Height/Width: 2-3 feet; up to 2 feet

Sunlight Requirement: Full shade

USDA Hardiness Zone: 5-9

Suitable for: Borders, hedges, mass planting

 

14. Lady in Red Fern

A soft-textured type with lacy bright green foliage extending from red or purple stems. Though a perennial, it is hardier to draught and sunlight than other similar ferns. Relatively low-maintenance, and has a slow growth rate.

Scientific Name:

Family:

Height/Width: 2-3 feet; 3-4 feet

Sunlight Requirement: Full to partial shade

USDA Hardiness Zone: 3-8

Suitable for: Companion planting along with flowers like plantain lilies, foamflowers, and coral bells.

The fiddleheads of certain ferns, including the western sword, ostrich, and royal are edible, commonly eaten as a vegetable.

Though do not consider using all fern types for edible purposes as some have carcinogenic or cancer-causing effects.

Aquarium Fern Types

1. African Water Fern

A delicate fern with attractive dark green fronds that work well for soft water aquariums, the African water fern is also easy to take care of once established. Though slow-growing, it does get quite tall and works well as a bottom plant.

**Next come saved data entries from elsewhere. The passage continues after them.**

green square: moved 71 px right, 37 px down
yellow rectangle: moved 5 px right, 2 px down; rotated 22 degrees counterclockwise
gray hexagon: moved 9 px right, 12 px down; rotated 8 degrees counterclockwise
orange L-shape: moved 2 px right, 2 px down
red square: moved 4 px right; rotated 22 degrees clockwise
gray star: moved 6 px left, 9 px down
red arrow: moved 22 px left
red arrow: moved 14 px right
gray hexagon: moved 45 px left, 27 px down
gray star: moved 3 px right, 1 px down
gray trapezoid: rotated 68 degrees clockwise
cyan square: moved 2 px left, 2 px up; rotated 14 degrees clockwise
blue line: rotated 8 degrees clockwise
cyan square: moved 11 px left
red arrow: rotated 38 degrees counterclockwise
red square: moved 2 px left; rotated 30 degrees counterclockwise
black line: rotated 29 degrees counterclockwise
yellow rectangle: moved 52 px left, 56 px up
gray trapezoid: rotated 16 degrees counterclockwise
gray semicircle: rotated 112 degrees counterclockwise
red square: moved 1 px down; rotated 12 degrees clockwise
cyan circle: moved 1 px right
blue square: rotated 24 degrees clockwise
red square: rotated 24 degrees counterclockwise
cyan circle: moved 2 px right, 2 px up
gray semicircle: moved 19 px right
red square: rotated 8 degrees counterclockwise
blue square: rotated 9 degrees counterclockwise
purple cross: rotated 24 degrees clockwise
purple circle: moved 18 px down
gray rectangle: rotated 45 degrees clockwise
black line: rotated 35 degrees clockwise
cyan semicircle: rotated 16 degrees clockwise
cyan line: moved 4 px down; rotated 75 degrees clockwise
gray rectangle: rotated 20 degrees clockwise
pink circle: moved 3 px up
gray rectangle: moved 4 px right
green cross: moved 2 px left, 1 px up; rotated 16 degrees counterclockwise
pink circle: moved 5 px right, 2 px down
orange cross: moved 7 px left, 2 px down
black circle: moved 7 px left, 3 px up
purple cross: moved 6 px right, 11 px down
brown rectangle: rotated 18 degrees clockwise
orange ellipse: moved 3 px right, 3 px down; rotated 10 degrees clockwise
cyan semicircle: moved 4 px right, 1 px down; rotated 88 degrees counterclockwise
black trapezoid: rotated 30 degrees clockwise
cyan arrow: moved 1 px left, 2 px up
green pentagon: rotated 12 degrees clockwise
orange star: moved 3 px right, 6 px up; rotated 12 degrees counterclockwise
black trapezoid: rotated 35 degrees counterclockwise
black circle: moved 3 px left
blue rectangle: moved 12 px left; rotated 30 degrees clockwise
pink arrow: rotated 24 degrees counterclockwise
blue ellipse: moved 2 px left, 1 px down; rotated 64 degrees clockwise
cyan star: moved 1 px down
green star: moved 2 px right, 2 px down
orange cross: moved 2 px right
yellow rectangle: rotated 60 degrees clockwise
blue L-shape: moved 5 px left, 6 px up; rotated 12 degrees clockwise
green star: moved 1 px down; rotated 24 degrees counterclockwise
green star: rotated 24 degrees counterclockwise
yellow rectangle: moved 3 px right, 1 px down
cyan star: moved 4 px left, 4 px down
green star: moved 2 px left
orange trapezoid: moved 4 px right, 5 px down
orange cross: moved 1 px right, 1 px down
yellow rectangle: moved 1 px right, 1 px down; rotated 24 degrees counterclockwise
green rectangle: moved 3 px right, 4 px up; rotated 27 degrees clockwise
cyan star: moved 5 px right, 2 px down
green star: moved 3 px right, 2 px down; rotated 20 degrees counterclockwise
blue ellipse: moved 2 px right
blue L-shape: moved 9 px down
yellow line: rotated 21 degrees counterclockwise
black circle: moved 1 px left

Height/Width: 1-1.5 feet; 0.5-1 feet

Ideal for: Aquarium planting as background or foreground

2. Java Fern

Not exactly a houseplant as it is popular as an aquarium plant, there are various leaf shapes available, like ‘lance’, ‘needle’, and ‘trident’. Can grow half or fully submerged in water, and has a slow growth rate. The long curvy ‘leaves’ look nice when floating in tank water. Does well with occasional indirect sunlight.